Selon Netflix, qui publie chaque mois un état des lieux des vitesses de connexion ressenties par ses abonnés, la bande passante moyenne pour les utilisateurs de Netflix sur le réseau de Comcast serait passé de 1,51 Mbps en janvier à 2,5 Mbps en mars, ce qui représente une augmentation de 2,5 Mbps.

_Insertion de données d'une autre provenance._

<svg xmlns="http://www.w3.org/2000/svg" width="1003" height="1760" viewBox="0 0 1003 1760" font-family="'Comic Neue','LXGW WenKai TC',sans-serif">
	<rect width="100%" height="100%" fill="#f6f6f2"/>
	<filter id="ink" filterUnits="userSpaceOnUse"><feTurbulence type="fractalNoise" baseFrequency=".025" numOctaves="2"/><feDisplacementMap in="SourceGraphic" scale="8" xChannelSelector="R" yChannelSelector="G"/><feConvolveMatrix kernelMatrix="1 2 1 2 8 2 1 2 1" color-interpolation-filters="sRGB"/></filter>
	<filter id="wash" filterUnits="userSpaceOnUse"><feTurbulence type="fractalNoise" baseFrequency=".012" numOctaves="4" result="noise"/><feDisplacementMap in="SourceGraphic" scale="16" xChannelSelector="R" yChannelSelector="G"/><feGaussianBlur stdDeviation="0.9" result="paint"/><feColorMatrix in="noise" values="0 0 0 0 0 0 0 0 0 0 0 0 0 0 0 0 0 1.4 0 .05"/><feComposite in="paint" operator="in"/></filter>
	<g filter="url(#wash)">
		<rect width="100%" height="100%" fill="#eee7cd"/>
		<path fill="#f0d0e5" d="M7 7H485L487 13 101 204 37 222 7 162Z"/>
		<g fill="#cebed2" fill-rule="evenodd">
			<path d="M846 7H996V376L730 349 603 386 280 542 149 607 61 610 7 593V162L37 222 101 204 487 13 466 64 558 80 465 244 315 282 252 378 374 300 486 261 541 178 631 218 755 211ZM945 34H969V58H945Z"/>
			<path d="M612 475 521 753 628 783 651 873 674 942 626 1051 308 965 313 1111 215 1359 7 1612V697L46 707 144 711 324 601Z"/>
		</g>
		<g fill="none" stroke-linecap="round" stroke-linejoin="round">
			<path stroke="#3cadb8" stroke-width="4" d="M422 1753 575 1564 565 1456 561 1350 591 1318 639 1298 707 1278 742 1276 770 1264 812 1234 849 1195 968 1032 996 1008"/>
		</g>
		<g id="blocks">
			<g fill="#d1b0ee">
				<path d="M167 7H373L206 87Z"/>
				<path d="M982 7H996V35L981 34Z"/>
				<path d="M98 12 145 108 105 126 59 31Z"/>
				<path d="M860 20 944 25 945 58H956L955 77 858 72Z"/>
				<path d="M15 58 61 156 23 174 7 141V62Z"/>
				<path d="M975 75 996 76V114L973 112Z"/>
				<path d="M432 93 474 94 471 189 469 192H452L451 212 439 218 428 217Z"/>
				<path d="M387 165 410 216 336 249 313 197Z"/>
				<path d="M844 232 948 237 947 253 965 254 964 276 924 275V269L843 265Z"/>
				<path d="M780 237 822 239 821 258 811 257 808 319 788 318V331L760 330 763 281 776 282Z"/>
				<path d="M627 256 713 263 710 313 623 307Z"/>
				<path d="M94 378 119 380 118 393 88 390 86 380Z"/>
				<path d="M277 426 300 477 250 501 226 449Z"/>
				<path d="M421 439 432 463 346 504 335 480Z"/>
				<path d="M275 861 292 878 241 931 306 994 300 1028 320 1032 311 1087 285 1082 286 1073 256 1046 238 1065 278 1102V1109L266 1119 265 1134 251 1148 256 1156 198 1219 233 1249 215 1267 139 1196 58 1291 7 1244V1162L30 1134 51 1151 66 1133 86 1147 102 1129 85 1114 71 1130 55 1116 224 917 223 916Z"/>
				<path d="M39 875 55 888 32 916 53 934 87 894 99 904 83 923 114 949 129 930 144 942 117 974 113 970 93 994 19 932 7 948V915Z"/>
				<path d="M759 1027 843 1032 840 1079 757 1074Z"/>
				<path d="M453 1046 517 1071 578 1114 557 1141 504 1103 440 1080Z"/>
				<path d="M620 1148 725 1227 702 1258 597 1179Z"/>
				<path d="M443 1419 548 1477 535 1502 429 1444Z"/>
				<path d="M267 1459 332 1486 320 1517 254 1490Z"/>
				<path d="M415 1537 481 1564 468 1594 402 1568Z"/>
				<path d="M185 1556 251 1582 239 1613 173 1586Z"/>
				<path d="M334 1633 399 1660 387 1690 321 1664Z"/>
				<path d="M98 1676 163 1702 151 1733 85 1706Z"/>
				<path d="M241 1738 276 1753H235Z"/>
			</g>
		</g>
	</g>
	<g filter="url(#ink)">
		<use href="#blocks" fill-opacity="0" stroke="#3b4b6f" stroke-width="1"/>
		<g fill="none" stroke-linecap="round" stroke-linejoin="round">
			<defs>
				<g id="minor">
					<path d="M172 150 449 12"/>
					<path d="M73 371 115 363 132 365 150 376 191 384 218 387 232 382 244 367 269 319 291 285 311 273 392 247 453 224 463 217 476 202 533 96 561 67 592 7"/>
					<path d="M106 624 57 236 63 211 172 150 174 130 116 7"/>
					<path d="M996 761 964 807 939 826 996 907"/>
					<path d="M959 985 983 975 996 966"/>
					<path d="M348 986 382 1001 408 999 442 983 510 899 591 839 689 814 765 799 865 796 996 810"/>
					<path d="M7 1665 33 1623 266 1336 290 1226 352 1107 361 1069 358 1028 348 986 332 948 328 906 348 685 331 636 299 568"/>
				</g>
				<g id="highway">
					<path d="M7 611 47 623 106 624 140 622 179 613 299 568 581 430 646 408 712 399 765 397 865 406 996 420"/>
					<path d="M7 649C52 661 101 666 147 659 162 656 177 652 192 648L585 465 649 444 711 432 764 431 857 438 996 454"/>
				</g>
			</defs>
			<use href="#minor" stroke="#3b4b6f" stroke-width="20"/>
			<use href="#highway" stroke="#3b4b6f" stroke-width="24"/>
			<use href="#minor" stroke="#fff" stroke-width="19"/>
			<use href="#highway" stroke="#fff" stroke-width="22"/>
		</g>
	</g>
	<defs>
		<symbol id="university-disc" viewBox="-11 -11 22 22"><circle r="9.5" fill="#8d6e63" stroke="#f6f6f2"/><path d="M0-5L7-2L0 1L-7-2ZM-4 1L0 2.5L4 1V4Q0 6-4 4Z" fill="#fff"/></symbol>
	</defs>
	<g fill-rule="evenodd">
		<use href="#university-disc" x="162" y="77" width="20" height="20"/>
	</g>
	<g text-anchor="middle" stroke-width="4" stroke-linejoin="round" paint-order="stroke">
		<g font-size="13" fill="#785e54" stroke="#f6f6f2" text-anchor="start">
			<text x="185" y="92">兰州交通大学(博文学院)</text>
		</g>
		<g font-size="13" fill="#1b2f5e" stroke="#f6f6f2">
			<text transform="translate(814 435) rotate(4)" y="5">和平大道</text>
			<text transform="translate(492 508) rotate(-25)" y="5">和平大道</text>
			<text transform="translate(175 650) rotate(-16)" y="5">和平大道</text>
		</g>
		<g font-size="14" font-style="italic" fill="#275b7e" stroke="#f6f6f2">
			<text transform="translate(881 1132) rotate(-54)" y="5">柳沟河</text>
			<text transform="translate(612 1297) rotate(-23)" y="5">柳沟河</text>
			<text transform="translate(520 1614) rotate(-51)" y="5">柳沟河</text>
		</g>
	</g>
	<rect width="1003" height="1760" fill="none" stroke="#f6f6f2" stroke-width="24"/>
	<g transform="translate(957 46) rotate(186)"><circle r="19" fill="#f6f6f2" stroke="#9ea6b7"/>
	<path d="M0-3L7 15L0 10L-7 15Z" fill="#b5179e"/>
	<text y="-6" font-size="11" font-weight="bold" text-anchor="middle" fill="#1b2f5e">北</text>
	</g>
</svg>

Simplement grâce à l'accord négocié avec l'opérateur télécoms.

"Nous sommes engagés à délivrer une excellente expérience de streaming et nous investissons pour améliorer constamment cette expérience", explique la plateforme vidéo qui devrait bientôt s'installer au Luxembourg pour offrir ses services en France. "Une partie de cette investissement consiste à travailler avec les FAI pour faire que Netflix soit livré facilement et pour éviter les congestions".

Pour améliorer la qualité de sa plateforme, Netflix propose aux FAI de se brancher directement sur son réseau de diffusion de contenus (CDN) Open Connect, voire d'installer des serveurs de diffusion au sein-même de leur réseau, ou à proximité. En Europe, le peering avec Open Connect peut actuellement se faire uniquement à Londres, sur les points d'échange LONAP et LNUX.

En France, le Gouvernement aurait l'intention de conditionner les accords de peering entre les FAI et Netflix au fait que la plateforme respecte la réglementation française sur la VOD.